[INFORMATION — start]

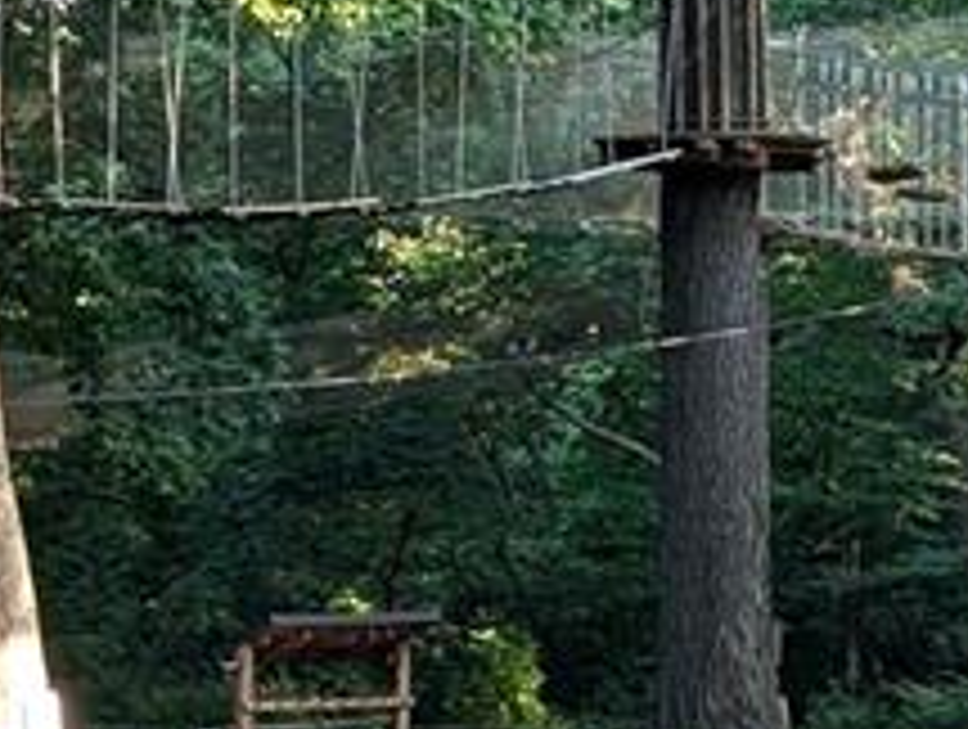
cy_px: 720
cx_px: 882
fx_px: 6499
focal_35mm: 232
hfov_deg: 8.5
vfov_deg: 6.4
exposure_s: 1/55.5
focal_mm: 6.9
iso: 21
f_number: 1.68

[INFORMATION — finish]

* [TASK BRIEF]
Repeat word for word each line from the one with "focal_35mm: 232" to the end of the records above, inclusive.

* [TASK OUTPUT]
focal_35mm: 232
hfov_deg: 8.5
vfov_deg: 6.4
exposure_s: 1/55.5
focal_mm: 6.9
iso: 21
f_number: 1.68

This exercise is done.